### Prompt
Print each record that follows exactly, leaving the pictures behind.

· · ·

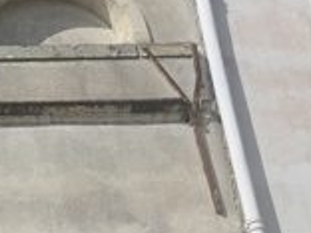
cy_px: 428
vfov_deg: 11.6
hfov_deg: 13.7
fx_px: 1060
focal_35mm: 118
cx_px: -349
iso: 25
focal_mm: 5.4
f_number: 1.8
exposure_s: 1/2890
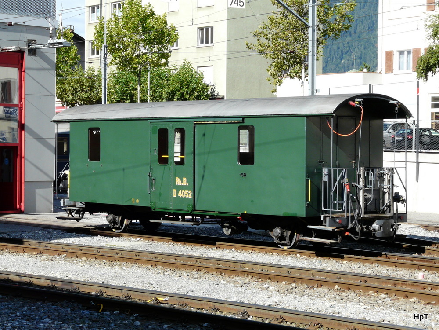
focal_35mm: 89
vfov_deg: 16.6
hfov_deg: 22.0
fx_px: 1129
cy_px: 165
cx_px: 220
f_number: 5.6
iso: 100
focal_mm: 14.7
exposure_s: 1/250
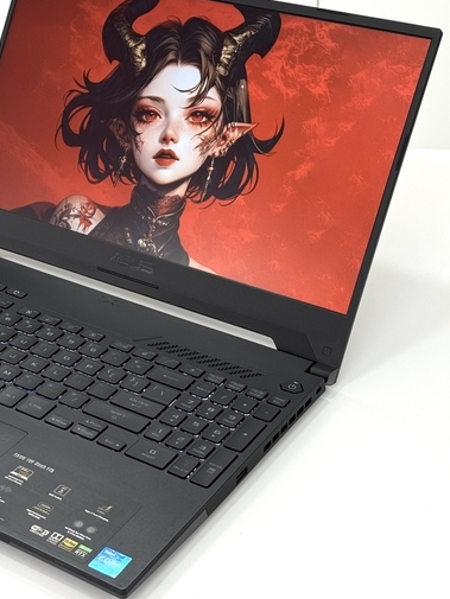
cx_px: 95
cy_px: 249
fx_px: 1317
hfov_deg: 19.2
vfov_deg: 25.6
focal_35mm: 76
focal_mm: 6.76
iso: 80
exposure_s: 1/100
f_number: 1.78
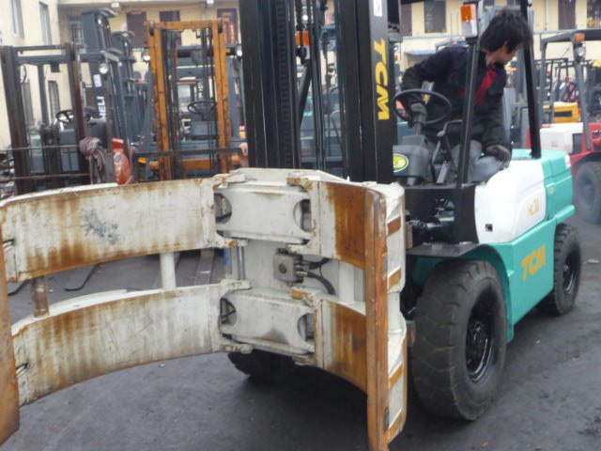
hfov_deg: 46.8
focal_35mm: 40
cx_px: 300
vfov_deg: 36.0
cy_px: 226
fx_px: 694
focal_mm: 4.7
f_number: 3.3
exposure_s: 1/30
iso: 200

· · ·

### Task response
cy_px: 428
vfov_deg: 11.6
hfov_deg: 13.7
fx_px: 1060
focal_35mm: 118
cx_px: -349
iso: 25
focal_mm: 5.4
f_number: 1.8
exposure_s: 1/2890
focal_35mm: 89
vfov_deg: 16.6
hfov_deg: 22.0
fx_px: 1129
cy_px: 165
cx_px: 220
f_number: 5.6
iso: 100
focal_mm: 14.7
exposure_s: 1/250
cx_px: 95
cy_px: 249
fx_px: 1317
hfov_deg: 19.2
vfov_deg: 25.6
focal_35mm: 76
focal_mm: 6.76
iso: 80
exposure_s: 1/100
f_number: 1.78
hfov_deg: 46.8
focal_35mm: 40
cx_px: 300
vfov_deg: 36.0
cy_px: 226
fx_px: 694
focal_mm: 4.7
f_number: 3.3
exposure_s: 1/30
iso: 200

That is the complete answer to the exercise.